Matt couldn’t engage with the other motorcycle. This interloper had interposed itself between them. He found himself resenting the intrusion.

It had been him and Kitty O’Connor and now they were three.

He was being herded out of the empty shopping center back toward the freeway and civilization and speed limits and population.

It occurred to him that he ought to be grateful, but he wasn’t.

Maybe this would have ended it, once and for all.
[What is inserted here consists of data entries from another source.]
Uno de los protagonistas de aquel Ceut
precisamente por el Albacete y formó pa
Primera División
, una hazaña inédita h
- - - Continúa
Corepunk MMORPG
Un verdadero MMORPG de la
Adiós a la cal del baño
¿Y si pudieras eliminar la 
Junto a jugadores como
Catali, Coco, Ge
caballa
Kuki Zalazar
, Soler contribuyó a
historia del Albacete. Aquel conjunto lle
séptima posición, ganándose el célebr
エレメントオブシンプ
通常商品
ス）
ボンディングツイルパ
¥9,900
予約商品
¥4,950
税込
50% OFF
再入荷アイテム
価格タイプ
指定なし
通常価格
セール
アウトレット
He was being herded too damn fast.

His speedometer in the lurid dashboard lights read ninety miles per hour and he’d hardly noticed it.

His escort pulled abreast without revving up a decibel.

He glanced over, saw the lacquered hair, the thick sideburns.

Elvis saluted and pushed inward to force Matt onto the entrance lane of Highway 95.

In his right mirror Matt saw the overbuilt motorcycle turn like Leviathan to face the oncoming black blot of the Kawasaki.

Damn, but he wanted to see the outcome of that collision!

The night swallowed the images of the two motorcycles. He was awash in headlights and taillights and seventy-mile-an-hour lane changers and overhead lights as bright as the morning star.

This was Las Vegas, and his money was on Elvis. There was no percentage in messing with a living legend, especially after he was dead.

Matt felt a new swell of appreciation for the time-honored religious tradition of patron saints.

Elvis made a troubling spiritual figure, despite his clumsy aspirations to the role while living, but as a ghost he was pretty damn impressive.